▶ **PROBLEM DESCRIPTION**
Of the lines below, write out exactly those from the line with "right eye: (250, 183)" through the line with "right back paw: (180, 327)", both included, and skip the rest.

▶ **AVAILABLE DATA**
┄┄┄┄┄┄

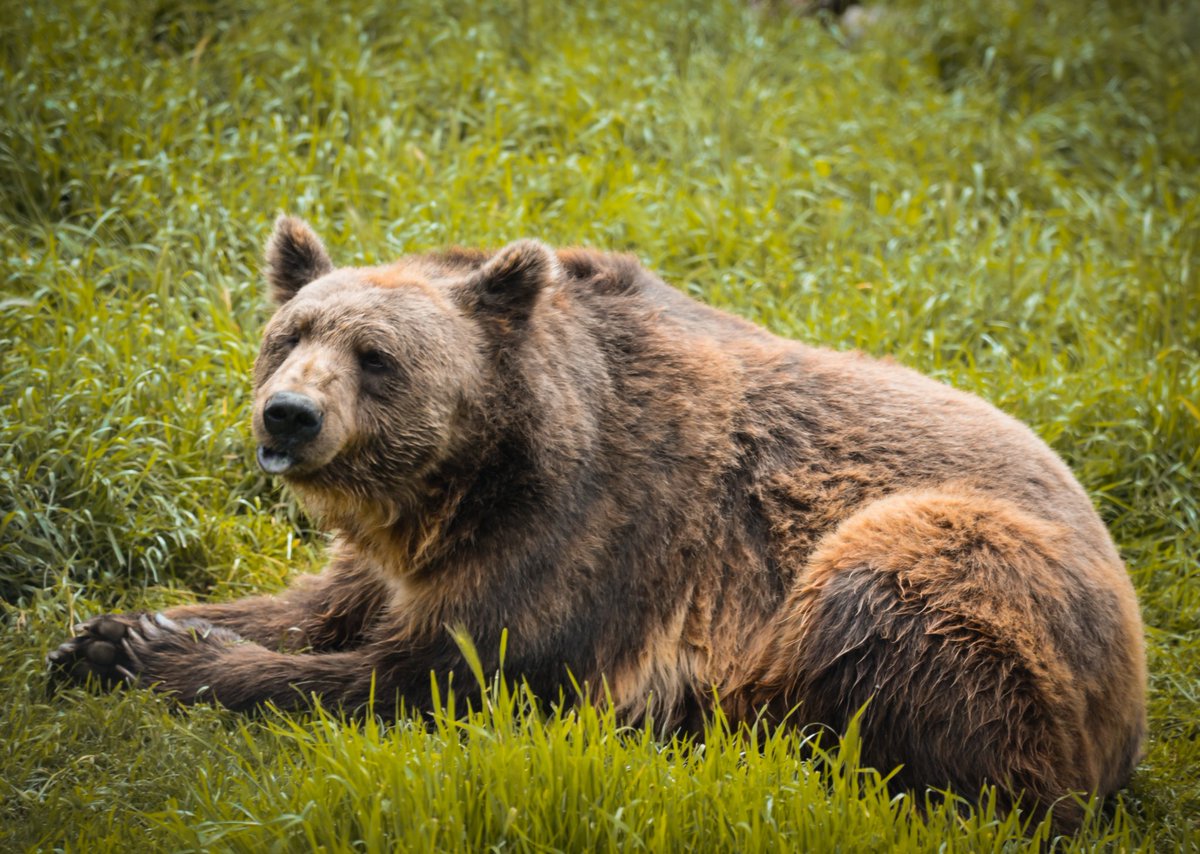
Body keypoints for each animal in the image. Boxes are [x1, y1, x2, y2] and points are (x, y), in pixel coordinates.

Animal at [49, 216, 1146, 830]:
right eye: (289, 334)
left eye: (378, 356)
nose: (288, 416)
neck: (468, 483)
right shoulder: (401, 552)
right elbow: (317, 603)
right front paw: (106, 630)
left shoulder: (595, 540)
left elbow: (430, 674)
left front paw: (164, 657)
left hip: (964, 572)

┄┄┄┄┄┄

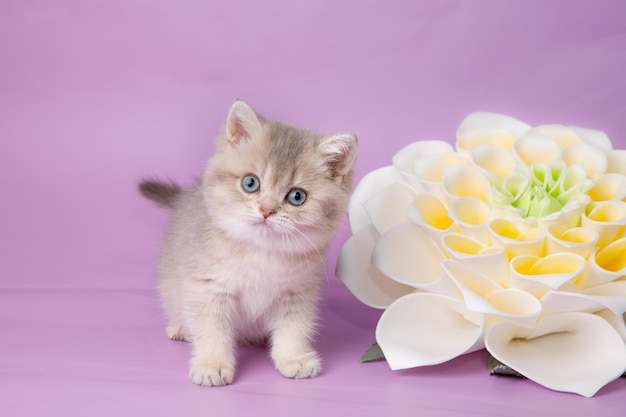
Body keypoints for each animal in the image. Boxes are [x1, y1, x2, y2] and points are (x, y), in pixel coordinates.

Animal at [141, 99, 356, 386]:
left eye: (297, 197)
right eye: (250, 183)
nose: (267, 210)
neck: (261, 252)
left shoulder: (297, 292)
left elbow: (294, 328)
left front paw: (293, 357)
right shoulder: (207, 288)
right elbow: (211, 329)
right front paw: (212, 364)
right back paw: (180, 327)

┄┄┄┄┄┄

▶ **EXERCISE ANSWER**
right eye: (250, 183)
nose: (267, 210)
neck: (261, 252)
left shoulder: (297, 292)
left elbow: (294, 328)
left front paw: (293, 357)
right shoulder: (207, 288)
right elbow: (211, 329)
right front paw: (212, 364)
right back paw: (180, 327)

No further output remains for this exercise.